### Text to read
# Ahoj from Slovakia



## Oliolijanko (Jul 23, 2016)

Hi everyone! 
My name is Oliver,I'm a 24 years old composer from Slovakia, a little country in the heart of Europe.
Music is my passion since early childhood althought I didn't touch a musical instrument until I was 10 when my parents bought me a keyboard and I also started to take singing lessons at the time. But I found formal training boring and uninspiring so I didn't practice very much what I needed to practice. Instead, I would try to compose something original. I got my first guitar at 13 and that changed my life, I soon realized that music is something I want to do all my life and so I began to discover 
My main instruments are piano and guitar but I also play slovak native woodwinds, percussions and I sing too. I love to compose any kind of music including classical, jazz, pop, rock or electronic. 
As long as my starting carreer goes I have been working for one of the world's major online games developer Pixel Federation company and composed a soundtrack for their game Emporea:realms of war and magic, I also have been writing songs for popstars and have had some nice results at international composer's contests like last year's final round in the instrumental cathegory of the UK songwriting contest.

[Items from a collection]
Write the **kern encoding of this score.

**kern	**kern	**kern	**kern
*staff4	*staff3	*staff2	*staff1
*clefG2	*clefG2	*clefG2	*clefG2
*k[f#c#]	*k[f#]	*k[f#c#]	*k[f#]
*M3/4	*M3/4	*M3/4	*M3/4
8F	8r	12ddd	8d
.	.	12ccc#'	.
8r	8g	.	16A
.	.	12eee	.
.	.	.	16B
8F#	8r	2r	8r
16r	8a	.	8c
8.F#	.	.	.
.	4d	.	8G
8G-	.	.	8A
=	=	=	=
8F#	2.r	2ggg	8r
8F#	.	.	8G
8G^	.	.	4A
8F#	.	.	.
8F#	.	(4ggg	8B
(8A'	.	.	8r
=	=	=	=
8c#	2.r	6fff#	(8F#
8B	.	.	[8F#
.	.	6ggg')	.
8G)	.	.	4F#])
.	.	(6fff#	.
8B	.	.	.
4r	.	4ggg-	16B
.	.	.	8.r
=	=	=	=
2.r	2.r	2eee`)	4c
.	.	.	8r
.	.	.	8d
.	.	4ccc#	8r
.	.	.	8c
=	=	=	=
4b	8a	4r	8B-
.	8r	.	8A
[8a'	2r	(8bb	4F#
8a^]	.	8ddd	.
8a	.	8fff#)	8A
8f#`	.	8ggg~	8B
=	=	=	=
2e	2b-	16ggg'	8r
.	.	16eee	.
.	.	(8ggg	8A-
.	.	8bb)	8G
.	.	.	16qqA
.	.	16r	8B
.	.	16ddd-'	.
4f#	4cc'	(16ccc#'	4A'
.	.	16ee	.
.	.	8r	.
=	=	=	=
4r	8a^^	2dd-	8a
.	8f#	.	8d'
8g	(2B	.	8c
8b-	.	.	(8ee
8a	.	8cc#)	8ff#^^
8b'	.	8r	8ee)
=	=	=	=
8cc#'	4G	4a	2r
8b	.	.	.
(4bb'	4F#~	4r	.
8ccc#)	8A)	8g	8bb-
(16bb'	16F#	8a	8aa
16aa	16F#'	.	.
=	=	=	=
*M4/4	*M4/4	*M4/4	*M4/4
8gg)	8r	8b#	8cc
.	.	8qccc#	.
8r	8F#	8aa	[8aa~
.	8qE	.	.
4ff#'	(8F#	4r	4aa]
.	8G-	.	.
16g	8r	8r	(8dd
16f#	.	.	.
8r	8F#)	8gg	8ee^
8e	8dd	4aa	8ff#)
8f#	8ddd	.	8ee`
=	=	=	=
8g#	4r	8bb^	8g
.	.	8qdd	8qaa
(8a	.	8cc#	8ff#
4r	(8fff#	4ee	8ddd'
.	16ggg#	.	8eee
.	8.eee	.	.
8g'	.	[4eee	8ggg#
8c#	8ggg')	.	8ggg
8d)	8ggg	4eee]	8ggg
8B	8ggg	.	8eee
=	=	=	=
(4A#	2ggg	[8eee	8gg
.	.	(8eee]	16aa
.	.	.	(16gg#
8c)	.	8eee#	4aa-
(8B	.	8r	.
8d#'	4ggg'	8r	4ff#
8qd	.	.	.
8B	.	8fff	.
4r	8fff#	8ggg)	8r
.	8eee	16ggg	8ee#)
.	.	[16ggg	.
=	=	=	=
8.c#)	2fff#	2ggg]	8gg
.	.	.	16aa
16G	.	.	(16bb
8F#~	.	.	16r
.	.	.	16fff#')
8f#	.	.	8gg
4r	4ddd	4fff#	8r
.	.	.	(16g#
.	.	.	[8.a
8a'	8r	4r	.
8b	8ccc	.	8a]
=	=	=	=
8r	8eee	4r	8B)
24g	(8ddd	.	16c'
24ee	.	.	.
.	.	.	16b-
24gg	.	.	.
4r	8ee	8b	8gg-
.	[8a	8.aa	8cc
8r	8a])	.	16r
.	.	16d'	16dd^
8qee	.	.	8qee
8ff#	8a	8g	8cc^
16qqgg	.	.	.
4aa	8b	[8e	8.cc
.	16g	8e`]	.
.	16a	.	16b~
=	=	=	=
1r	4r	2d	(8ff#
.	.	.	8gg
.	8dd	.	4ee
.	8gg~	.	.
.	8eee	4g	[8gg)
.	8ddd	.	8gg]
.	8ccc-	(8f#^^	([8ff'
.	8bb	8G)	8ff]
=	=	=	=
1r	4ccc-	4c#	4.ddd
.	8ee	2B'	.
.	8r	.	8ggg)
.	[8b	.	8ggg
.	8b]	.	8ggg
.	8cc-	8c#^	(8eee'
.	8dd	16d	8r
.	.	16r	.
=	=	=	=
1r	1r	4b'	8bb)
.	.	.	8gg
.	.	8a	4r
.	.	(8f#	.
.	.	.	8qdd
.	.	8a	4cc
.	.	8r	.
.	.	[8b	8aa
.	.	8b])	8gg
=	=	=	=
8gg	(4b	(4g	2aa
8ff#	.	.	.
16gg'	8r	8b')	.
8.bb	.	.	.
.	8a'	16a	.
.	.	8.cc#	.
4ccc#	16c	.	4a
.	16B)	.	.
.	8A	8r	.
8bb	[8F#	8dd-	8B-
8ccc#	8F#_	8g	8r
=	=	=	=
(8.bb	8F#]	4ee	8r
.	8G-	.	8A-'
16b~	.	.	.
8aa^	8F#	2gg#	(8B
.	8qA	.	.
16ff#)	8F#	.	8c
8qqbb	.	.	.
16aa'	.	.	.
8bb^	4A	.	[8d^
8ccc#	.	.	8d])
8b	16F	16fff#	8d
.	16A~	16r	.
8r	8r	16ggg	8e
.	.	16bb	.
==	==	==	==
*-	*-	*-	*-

### Exercise tasks
A – Using the forum introduction from Slovakia, answer each question briefly:
(i) How old does Oliver say he is?
(ii) What did his parents buy him when he was 10?
(iii) What game did he compose a soundtrack for?
B – Do these statements agree with the forum introduction from Slovakia? Answer yes or no for each, quoting the words that decide it.
(i) Oliver got his first guitar at 13.
(ii) Oliver found formal training inspiring.
(iii) Oliver's main instruments are piano and violin.
C – Carry the forum introduction from Slovakia forward, picking up after its final sentence.

### Results
A –
(i) 24 years old
(ii) A keyboard
(iii) Emporea:realms of war and magic, a game by Pixel Federation

B –
(i) Yes: "I got my first guitar at 13"
(ii) No: "I found formal training boring and uninspiring"
(iii) No: "My main instruments are piano and guitar"

C –
Nice to meet you all!


----------



## Iskra (Jul 23, 2016)

Welcome! You'll have good times here!


----------



## Oliolijanko (Jul 24, 2016)

Iskra said:


> Welcome! You'll have good times here!


Thank you very much Iskra!  you have a slovak sounding nickname


----------



## BigImpactSound (Jul 25, 2016)

Welcome!


----------



## Iskra (Jul 25, 2016)

I'm Spanish, and I've been in Bratislava for a couple of days, but that's basically it for me near Slovakia (too bad, I know) 
But my nickname sounds slovak/czech/russian, I know


----------



## Oliolijanko (Jul 25, 2016)

BigImpactSound said:


> Welcome!


Thank you!


----------



## Oliolijanko (Jul 25, 2016)

Iskra said:


> I'm Spanish, and I've been in Bratislava for a couple of days, but that's basically it for me near Slovakia (too bad, I know)
> But my nickname sounds slovak/czech/russian, I know


Oh, great! I lived in Spain for 3 months in Benalmadena, Andalusia  Nice to meet you!


----------



## Seledrex (Jul 25, 2016)

Nice to meet you! Glad to hear you've had so much success in your career so far. I am sure it will continue to blossom in the coming years. Would you mind sharing some of your music?


----------



## Oliolijanko (Jul 25, 2016)

Seledrex said:


> Nice to meet you! Glad to hear you've had so much success in your career so far. I am sure it will continue to blossom in the coming years. Would you mind sharing some of your music?


Thank you very much! Nice to meet you too. And yeah, sure I'd love to share my music. Here's my promo EP released this year If you're interested


----------



## Oliolijanko (Jul 25, 2016)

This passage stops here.